Accroché à son inhalateur pour surmonter ses difficultés respiratoires, Chinnapan Chinnakannu impute à ses années de travail dans une usine d'amiante-ciment en Inde la dégradation de sa santé.
A ses débuts, à Gujarat (ouest), Chinnapan recevait un équipement de protection. Mais "ensuite ils ont cessé de nous fournir des masques et des chaussures", dit-il.
"J'ai commencé par souffrir d'essoufflement avec une fréquence qui s'est accrue à un tel point que je ne pouvais pratiquement plus travailler", déclare Chinnapan, chez qui une asbestose, maladie due à l'accumulation de fibres d'amiante dans les alvéoles des poumons, a été diagnostiquée en 2007.
"J'ai progressivement perdu du poids, je ne pouvais même plus boire d'eau car je la vomissais immédiatement", raconte cet homme de 64 ans depuis sa maison d'une pièce, dans la banlieue d'Ahmedabad.
Interdite dans les pays occidentaux, l'amiante reste très utilisée dans les pays en développement, en particulier en Inde où s'est développé un secteur de 1,4 milliard de dollars.
Plusieurs pays de l'ONU ont tenté en mai à Genève d'ajouter l'amiante chrysotile à la liste des substances dangereuses dont les exportations sont limitées mais un groupe de nations conduit par la Russie, grand exportateur, s'y est opposé, soutenu par l'Inde, grand importateur.
Les syndicats et les ONG appellent le gouvernement indien à reconnaître les dangers de l'amiante, dont les fibres fichées dans les poumons peuvent causer des cancers et diverses autres maladies. "Il est temps d'interdire ce produit complètement et l'Inde doit s'y résoudre", déclare un militant, Gopal Krishna.
Mais à Genève, New Delhi a assuré qu'il "n'y avait pas de preuve" que les usines d'amiante ou les produits à base d'amiante utilisés dans les bâtiments à bas coût étaient dangereux pour la santé.
"Nous avons adopté une position qui peut sembler favorable à l'industrie mais cela a été décidé en l'absence de données crédibles" sur les risques pour la santé, explique à l'AFP Shashi Shekhar, haut responsable des questions touchant les matériaux dangereux.
- Plein essor -
A l'autre bout d'Ahmedabad, les affaires vont bon train dans un immense hangar où Mansur Satani, vendeur d'amiante en gros, a peu de temps pour parler des dangers de la fibre, sinon pour dire qu'ils n'existent pas.

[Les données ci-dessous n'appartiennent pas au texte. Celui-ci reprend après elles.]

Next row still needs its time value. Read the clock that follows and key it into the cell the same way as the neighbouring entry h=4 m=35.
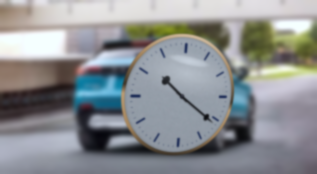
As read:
h=10 m=21
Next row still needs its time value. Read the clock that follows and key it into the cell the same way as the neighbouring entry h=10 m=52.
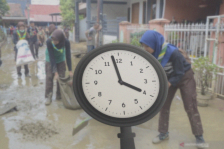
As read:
h=3 m=58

"Nous sommes en haute saison pour les affaires", dit Satani, dont le téléphone ne cesse de sonner. "Ces feuilles d'amiante coûtent entre 550 et 770 roupies (entre 7 et 10 euros) selon la taille, la marque et l'épaisseur".
Plus de 50 usines en Inde insèrent de l'amiante chrysotile dans des toitures, des panneaux mureaux et de la tuyauterie. L'Inde importe ainsi chaque année plus de 400.000 tonnes d'amiante.

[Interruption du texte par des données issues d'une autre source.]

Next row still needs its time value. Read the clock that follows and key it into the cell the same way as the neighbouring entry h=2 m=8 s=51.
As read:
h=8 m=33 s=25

TK Joshi, qui dirige un centre de recherche en santé à l'hôpital Lok Nayak de New Delhi, met en garde sur les dangers encourus par les salariés du secteur. "Des milliers de personnes pourraient être concernées. Ce chiffre risque d'augmenter de façon exponentielle dans le futur, étant donné que l'usage de l'amiante s'est considérablement développé depuis 15 ans", dit-il à l'AFP.
Le nombre précis de malades dus à l'exposition à l'amiante est inconnu faute de données. Nombre de médecins ne connaissent en outre pas les symptômes des maladies concernées ou ne posent pas de question sur l'exposition aux matériaux dangereux.
Plus de 300.000 personnes travaillent dans ces usines et des milliers installent les produits vendus par les commerçants tels que celui d'Ahmedabad.
"De nombreux cas ne sont pas diagnostiqués, entraînant une sous-estimation de l'ampleur des dégâts" dus à l'amiante, déplore Joshi, inquiet du manque de prise de conscience et de la faible application de la législation.
Les industriels nient tout danger pour leurs employés, affirmant prendre toutes les précautions.
Le directeur exécutif de la fédération des industriels du secteur, John Nicodemus, rejette les études de l'OMS et de l'Organisation internationale du travail (OIT) sur les décès dus à l'amiante. "Leurs chiffres n'ont aucun sens et les inquiétudes pour la santé sont surestimées", a dit Nicodemus à l'AFP par email.